Go through the entries below, tally each line with the string "vivere", and give the final number by itself.

Segment Start: PROVIDED DATA

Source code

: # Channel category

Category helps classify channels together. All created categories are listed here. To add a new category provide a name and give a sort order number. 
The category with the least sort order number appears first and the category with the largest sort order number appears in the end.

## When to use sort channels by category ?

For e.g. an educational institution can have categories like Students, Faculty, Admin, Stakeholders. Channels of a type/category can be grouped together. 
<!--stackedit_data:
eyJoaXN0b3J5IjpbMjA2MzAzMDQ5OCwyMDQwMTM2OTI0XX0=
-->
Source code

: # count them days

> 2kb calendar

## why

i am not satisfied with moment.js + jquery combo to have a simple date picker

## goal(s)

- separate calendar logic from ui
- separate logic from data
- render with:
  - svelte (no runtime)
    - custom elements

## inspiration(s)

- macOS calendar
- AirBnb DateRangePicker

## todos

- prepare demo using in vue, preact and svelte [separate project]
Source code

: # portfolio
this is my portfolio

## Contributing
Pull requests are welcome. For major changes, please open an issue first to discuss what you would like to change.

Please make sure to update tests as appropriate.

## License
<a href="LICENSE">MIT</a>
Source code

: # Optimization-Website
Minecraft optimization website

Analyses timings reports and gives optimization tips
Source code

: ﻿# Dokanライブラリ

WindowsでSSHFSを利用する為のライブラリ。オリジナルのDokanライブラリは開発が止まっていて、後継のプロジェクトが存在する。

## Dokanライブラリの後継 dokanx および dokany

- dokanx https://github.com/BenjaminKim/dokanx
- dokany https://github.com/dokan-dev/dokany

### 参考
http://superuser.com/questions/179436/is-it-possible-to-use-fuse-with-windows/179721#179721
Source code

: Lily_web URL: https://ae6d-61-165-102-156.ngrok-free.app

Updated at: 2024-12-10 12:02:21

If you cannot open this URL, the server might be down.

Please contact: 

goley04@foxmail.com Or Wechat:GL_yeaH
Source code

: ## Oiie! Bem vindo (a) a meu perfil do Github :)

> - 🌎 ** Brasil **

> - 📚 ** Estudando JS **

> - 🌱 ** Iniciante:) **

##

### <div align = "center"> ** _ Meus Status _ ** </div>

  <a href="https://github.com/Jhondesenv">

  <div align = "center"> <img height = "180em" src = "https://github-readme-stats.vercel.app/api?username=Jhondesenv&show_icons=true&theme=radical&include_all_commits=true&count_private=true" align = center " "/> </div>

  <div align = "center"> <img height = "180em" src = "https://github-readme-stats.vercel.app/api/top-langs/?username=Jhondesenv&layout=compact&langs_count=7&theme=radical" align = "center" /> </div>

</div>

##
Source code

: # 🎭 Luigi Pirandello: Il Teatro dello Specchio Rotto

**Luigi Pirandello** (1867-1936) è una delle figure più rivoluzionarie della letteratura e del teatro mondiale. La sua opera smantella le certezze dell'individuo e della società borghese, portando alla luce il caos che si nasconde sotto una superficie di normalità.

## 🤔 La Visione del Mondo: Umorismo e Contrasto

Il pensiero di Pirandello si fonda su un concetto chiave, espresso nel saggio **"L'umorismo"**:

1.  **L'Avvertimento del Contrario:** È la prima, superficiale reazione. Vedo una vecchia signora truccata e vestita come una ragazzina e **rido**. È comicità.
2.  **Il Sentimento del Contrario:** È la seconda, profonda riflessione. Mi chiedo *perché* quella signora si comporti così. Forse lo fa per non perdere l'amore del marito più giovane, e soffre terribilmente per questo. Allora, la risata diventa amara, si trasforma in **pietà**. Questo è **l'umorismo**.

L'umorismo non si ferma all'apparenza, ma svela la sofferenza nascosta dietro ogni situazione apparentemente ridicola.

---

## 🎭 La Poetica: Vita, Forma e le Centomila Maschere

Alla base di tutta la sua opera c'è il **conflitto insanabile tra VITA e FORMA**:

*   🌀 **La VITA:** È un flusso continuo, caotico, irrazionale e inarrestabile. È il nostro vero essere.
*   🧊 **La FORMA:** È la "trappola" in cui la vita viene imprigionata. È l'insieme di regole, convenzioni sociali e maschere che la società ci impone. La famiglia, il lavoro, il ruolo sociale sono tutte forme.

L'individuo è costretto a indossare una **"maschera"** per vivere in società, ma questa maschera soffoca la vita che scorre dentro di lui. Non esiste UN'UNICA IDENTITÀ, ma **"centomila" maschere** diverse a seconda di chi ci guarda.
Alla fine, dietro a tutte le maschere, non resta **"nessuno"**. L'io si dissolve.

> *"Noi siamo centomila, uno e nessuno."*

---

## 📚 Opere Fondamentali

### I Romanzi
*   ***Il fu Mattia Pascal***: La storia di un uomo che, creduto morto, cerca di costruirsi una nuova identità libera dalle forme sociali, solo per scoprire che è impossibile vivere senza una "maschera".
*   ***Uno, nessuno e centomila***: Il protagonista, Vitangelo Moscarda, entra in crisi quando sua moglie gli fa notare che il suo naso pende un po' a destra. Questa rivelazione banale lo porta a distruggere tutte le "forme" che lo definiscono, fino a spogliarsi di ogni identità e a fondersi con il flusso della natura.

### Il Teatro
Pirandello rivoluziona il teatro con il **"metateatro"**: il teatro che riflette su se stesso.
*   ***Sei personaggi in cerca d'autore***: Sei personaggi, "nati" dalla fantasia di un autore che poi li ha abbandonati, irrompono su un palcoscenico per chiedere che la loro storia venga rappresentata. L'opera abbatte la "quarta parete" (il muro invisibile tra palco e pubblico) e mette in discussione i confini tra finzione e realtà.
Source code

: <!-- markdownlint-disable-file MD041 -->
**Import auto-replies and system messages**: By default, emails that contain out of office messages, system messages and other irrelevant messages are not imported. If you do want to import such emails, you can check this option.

Segment End: PROVIDED DATA

SOLUTION TO THIS TASK —
2